Enojada, descreída, vulnerable y maltratada, la sociedad enfrenta un nuevo proceso electoral. Un momento histórico donde a una crisis social (¿podemos vivir juntos y realizarnos?) se le superpone una crisis económica y política (¿se puede crecer y distribuir y se puede creer y admitir ser representado?) y una crisis sanitaria (¿hicimos las cosas bien y el virus demostró lo mejor y lo peor de nosotros?).

Mirando nuestro presente podemos afirmar que esas crisis se expresan en el fracaso del capitalismo y el de la democracia.

La economía argentina tiene el mismo PBI per cápita que en 1974. En 1974 éramos 24 millones de argentinos; 47 años después con 20 millones más de habitantes, tenemos 20 millones de pobres.

En 2000 desde el Frente Nacional contra la Pobreza denunciábamos que "la mayoría de los chicos son pobres y la mayoría de los pobres son chicos". Hoy casi dos de cada tres niños son pobres. Tenemos la tasa de inversión reproductiva más baja de la región y la tenencia de riqueza en el exterior entre las más altas del mundo.

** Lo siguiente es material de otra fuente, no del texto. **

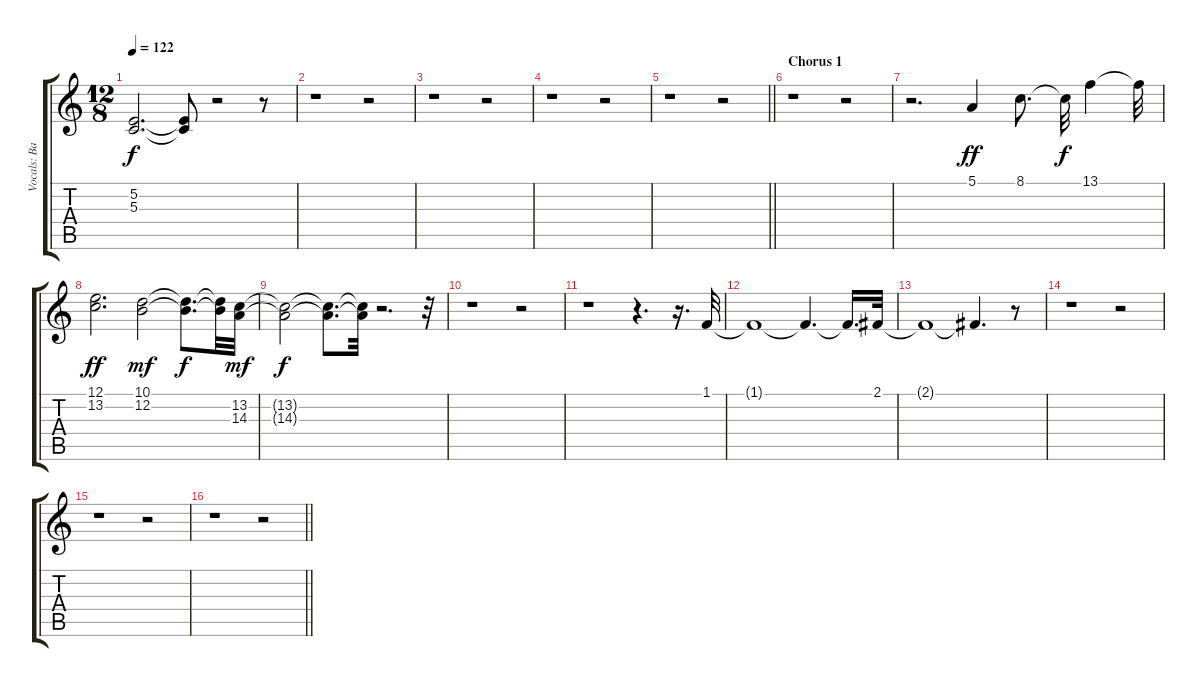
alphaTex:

\track ("Vocals: Background" "Vocals: Ba") {instrument synthvoice}
\staff {score tabs}
\tuning (E4 B3 G3 D3 A2 E2) {hide}
\ts (12 8)
\tempo 122
\clef g2
\ks c
(5.2 5.3).2{d dy f} (5.2{t} 5.3{t}).8 r.2 r.8 |
r.1 r.2 |
r.1 r.2 |
r.1 r.2 |
\barLineRight lightlight
r.1 r.2 |
\section ("" "Chorus 1")
r.1 r.2 |
r.2{d} 5.1.4{dy ff} 8.1.8{d} 8.1{t}.32{dy f} 13.1.4 13.1{t}.32 |
(12.1 13.2).2{d dy ff} (10.1 12.2).2{dy mf} (10.1{t} 12.2{t}).8{d dy f} (10.1{t} 12.2{t}).32 (13.2 14.3).32{dy mf} |
(13.2{t} 14.3{t}).2{dy f} (13.2{t} 14.3{t}).8{d} (13.2{t} 14.3{t}).32 r.2{d} r.32 |
r.1 r.2 |
r.1 r.4{d} r.16{d} 1.1.32 |
1.1{t}.1 1.1{t}.4{d} 1.1{t}.16{d} 2.1.32 |
2.1{t}.1 2.1{t}.4{d} r.8 |
r.1 r.2 |
r.1 r.2 |
\barLineRight lightlight
r.1 r.2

Unas élites e instituciones económicas que no crean empleo, no difunden progreso tecnológico, no integran cadenas de valor y además pagan impuestos al patrimonio y ganancias muy bajos y reciben subsidios estatales muy altos pueden revolear culpas, pero la polvareda no esconde el fracaso.

La democracia en 1983 pudo cortar la impunidad, restablecer la soberanía y marcar el rumbo del cambio sin violencia. Logros impresionantes. Pero también traía bajo el brazo la consigna de que “con la democracia, se cura y se educa” y hoy esa promesa (minimalista por cierto) le queda grande a las elites políticas cuya mejor práctica es garantizarse la permanencia, contener a una sociedad crispada y ofrecer excusas sofisticadas o espectáculos bochornosos para que no se note que la democracia se aleja de la vida cotidiana y allí gobierna el desprecio.

De forma concurrente, las elites políticas pueden aumentar la gritería, sobreactuar indignaciones de ocasión, hacer abuso de la doble moral, pueden hasta incendiar la casa para ocultar sus propios destrozos, pero por más humo y ruido que hagan el fracaso persiste.

Certificados de impunidad

Las élites económicas y políticas quieren en cada turno electoral (y particularmente en este) conseguir certificados de impunidad. Las elecciones, los tribunales y los subsidios son las formas en que esos verdaderos pactos de impunidad se materializan.

La historia se repite. Pero cada repetición se hace más decadente y perversa.

Sucede que es el mismo juego, con los mismos actores, con las mismas complicidades, con las mismas ventajas y los mismos privilegios lo que nos pone en riesgo. El nombre del juego de las elites es peligro.

Peligro para preservar intereses propios, de hacerle pagar a la sociedad con menos derechos y más sufrimiento y a la naturaleza con más saqueo y depredación el costo de sus fracasos.

Nadie puede suponer que en una elección parlamentaria, en medio de tantos miedos y zozobras, se produzca un cambio sustantivo que obligue a esas élites a resignar parte de su poder para el bienestar común. Pero existe la oportunidad de apretar el freno de emergencia y decir fuerte: "Así no".

Se trata de cortar esa cadena que eslabona decadencia, fracaso, impunidad, repetición y resignación. Desde nuestra perspectiva hay que hacerse lugar en los espacios institucionales, oxigenar su ambiente viciado e interrumpir la indecencia de los poderosos en todos los ámbitos.

Intentar crear una nueva prosperidad igualitaria, no despilfarradora, austera, verde. Constituir una democracia de derechos que sean capacidades y no papel mojado de declaraciones y eso implica presupuestos y control, empujar que se sancione la Emergencia Ni Una Menos, promoción del empleo y las viviendas populares, educación extendida y permanente, sistema integrado de salud.

Esos son los ejes de los cuatro compromisos públicos que firmamos. Para que nos crean, pero para que nos controlen. Los domingos de elecciones son domingos de decisiones.

Para las elites posibles cambios de puestos, nuevas agendas, más contactos, nuevas oportunidades de perpetuación. El domingo termina todo. Es una democracia dominguera.

Para los ciudadanos de intemperie los resultados del domingo pueden no cambiarle el lunes a viernes. Se trata de poner imaginación, compromiso y energía para que la democracia y sus efectos se noten toda la semana y no cada dos años.

Ya sabemos que la polarización política y las desigualdades son la herramientas para impedir la discusión, avanzar en acuerdos y darle poder a la democracia no a sus dirigentes. Se trata de eso, de darle un principio a la esperanza.

(* Martín Hourest es precandidato a diputado nacional en la Ciudad de Buenos Aires por Libres del Sur y ex legislador porteño).